Escrito por: Joana Almeida – Presidente da Central Única dos Trabalhadores do Ceará (CUT-CE)

Artigo publicado, nesta segunda-feira (07/04), no Jornal O Povo.

O mês de março deste ano foi rico em discussões em torno da ditadura militar no Brasil (1964-85), que completou 50 anos no último dia 31. A Central Única dos Trabalhadores (CUT), em sintonia com a maioria dos brasileiros, almeja a democracia plena, ainda em construção, e apoia o resgate à memória dos combatentes ao regime de exceção. A liberdade para atuação dos partidos, dos sindicatos, movimentos sociais e do individuo é pressuposto de existência da democracia.

Atualmente, no Brasil, diante das mais diversas formas de expressão da livre organização e acesso aos meios de comunicação, se torna um tanto complexo, especialmente, para a nova geração, pensar uma sociedade onde os direitos individuais, coletivos e políticos foram cerceados por um regime autoritário, no qual ocorreram intervenções nos sindicatos, cassação dos direitos políticos, exílios, torturas e assassinatos.

A interrupção que os trabalhadores e a sociedade vivenciaram no processo de construção da democracia durante o regime militar, trouxe à tona a resistência daqueles que sonhavam com a plena liberdade e igualdade.
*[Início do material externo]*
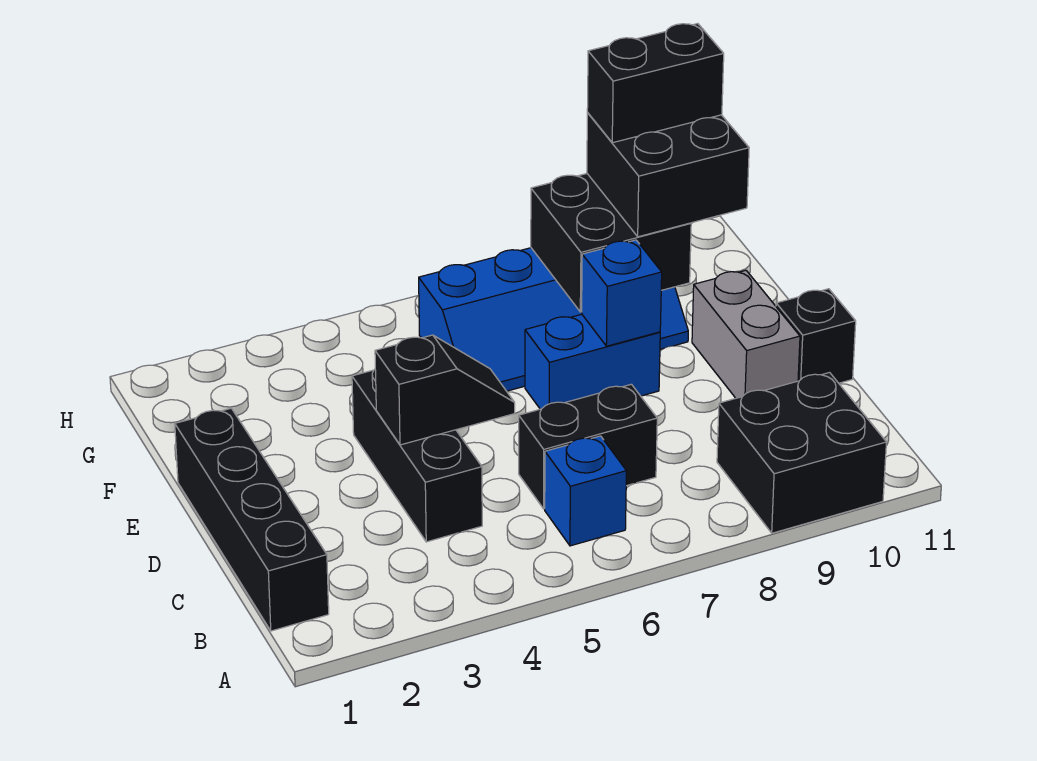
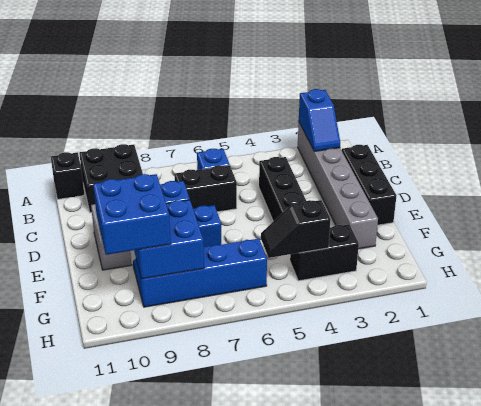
none -> grey 1x6 brick [298,123,378,249]
none -> blue 1x2 slope [299,89,340,151]
black 1x4 brick [175,408,329,631] -> black 1x3 brick [342,145,397,225]
black 1x2 slope [375,335,515,445] -> black 1x2 slope moved to [261,200,331,258]
black 1x1 brick [776,289,856,383] -> black 1x1 brick moved to [51,152,84,199]
black 2x2 brick [531,174,691,312] -> blue 2x2 brick [134,200,204,279]
black 2x2 brick [587,113,749,237] -> blue 2x2 brick [93,174,171,255]
black 1x2 brick [587,24,724,143] -> black 1x2 brick moved to [290,224,359,281]

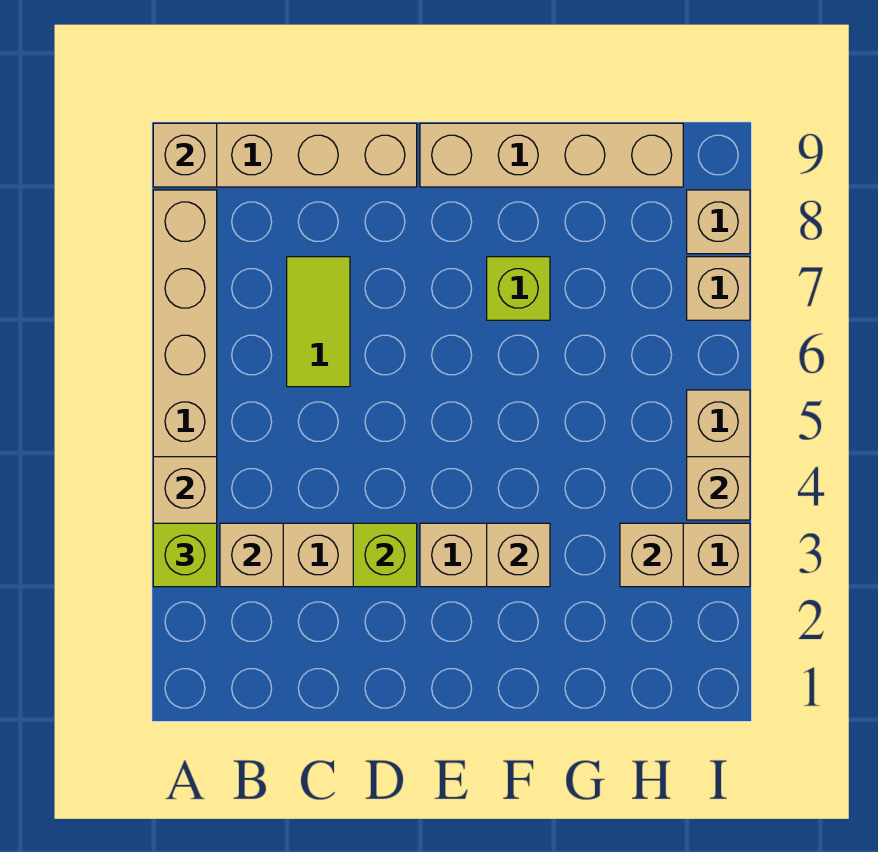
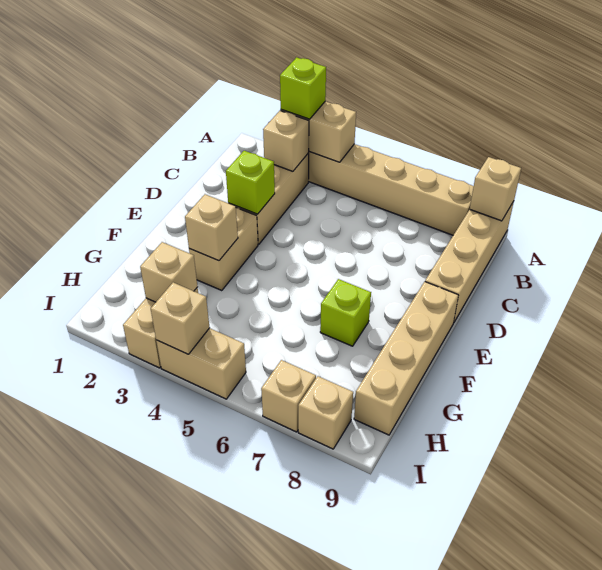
lime 1x2 tile [287,257,350,387] -> none

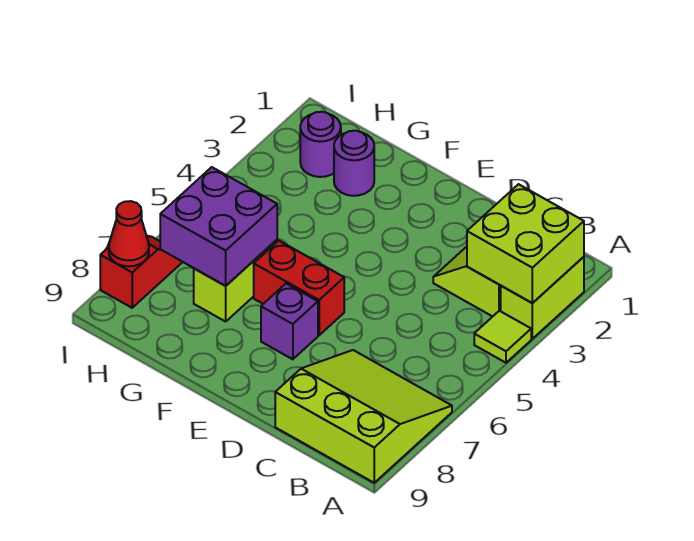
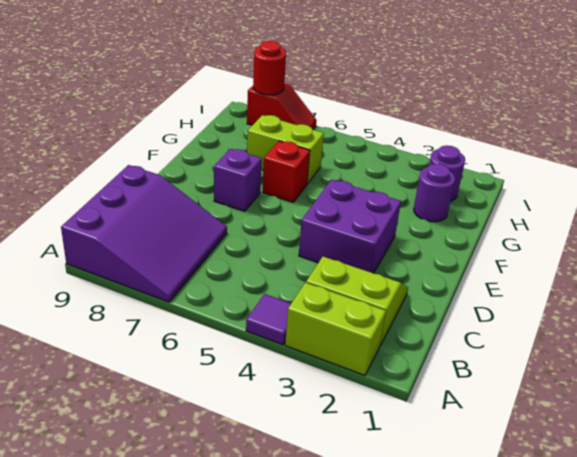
lime 2x2 brick [467,184,584,303] -> none
lime 1x1 tile [474,311,531,363] -> purple 1x1 tile [246,294,291,345]
lime 3x3 slope [275,350,452,483] -> purple 3x3 slope [61,165,227,302]
red 1x2 brick [254,241,344,335] -> red 1x1 brick [263,141,310,202]
purple 2x2 brick [160,167,277,286] -> purple 2x2 brick moved to [299,180,401,273]
red 1x1 cone [109,201,149,266] -> red 1x1 round brick [253,41,286,95]

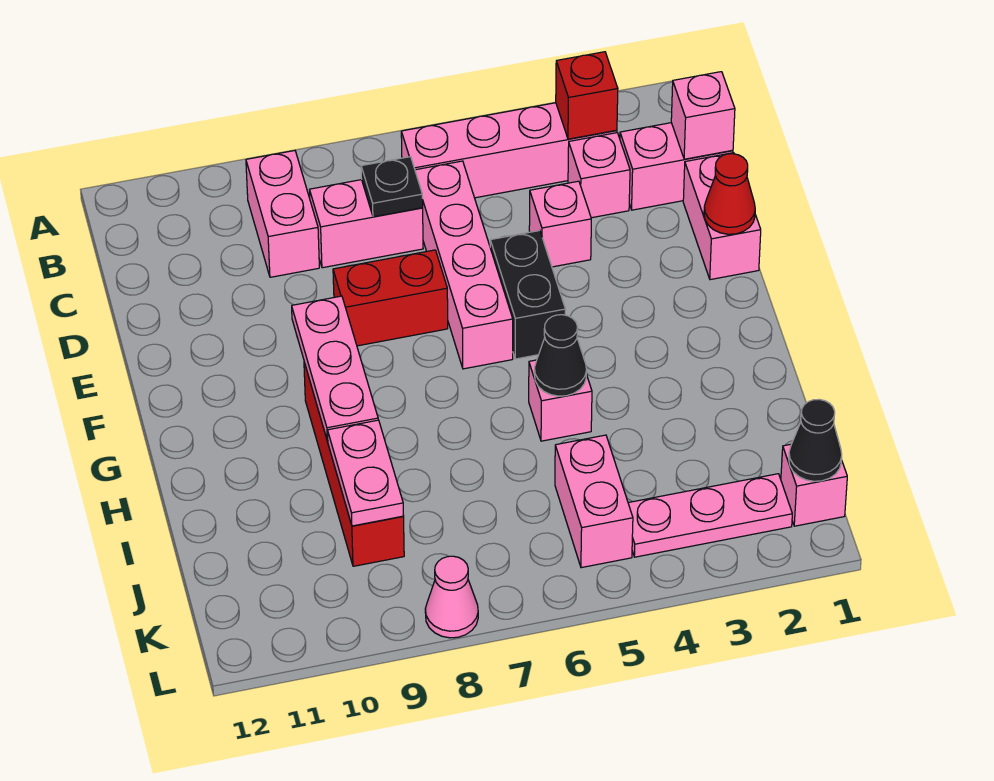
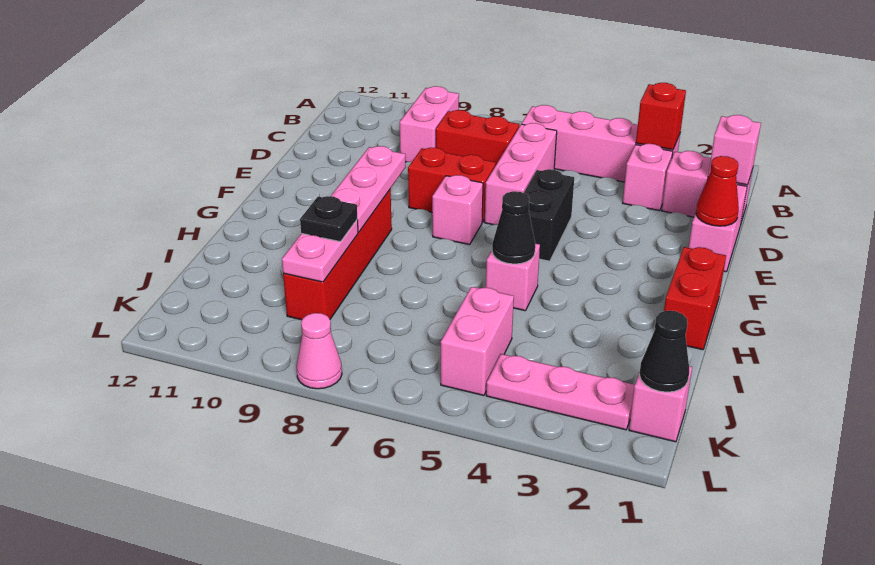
pink 1x4 brick [415,161,513,369] -> pink 1x3 brick [485,123,557,225]
pink 1x2 brick [310,180,423,268] -> red 1x2 brick [436,110,519,165]
black 1x1 plate [361,157,423,217] -> black 1x1 plate moved to [300,196,357,242]
pink 1x1 brick [529,181,591,267] -> pink 1x1 brick moved to [432,175,483,245]
none -> red 1x2 brick [664,247,726,350]

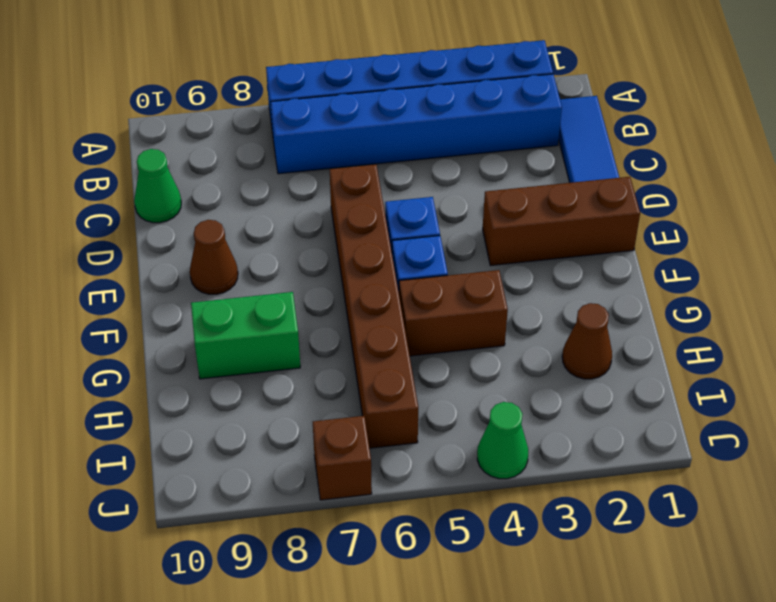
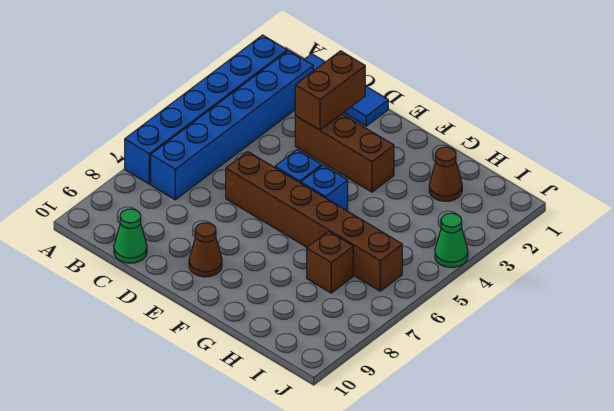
brown 1x3 brick [483,177,640,266] -> brown 1x3 brick turned to [295,114,394,192]
brown 1x2 brick [399,270,508,356] -> brown 1x2 brick moved to [295,51,365,130]
green 1x2 brick [191,292,300,379] -> none
brown 1x1 brick [313,416,372,500] -> brown 1x1 brick moved to [307,231,353,293]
Foi um longo caminho até aqui, especialmente para as organizações sindicais, que passaram pelo processo de construção de um novo sindicalismo livre do comando do Estado, de nova dinâmica para o estabelecimento das negociações com a classe patronal e instituição das negociações coletivas.

Embora alguns noticiários divulguem principalmente as investigações de figuras públicas, reverenciamos tantos anônimos, lideranças que foram torturadas e mortas, segundo seus algozes, em nome da ordem. É com o sentimento de respeito a quem, literalmente, doou a sua vida à luta, que a Comissão da Verdade tem valor imensurável para os familiares daqueles que não obtiveram justiça, para os movimentos organizados e para a história do Brasil. O sonho de liberdade dos lutadores de ontem nos inspira para continuarmos a caminhada na defesa da democracia, das reformas que ampliem e fortaleçam o Brasil como um país justo, da liberdade das organizações e da participação popular nessa construção.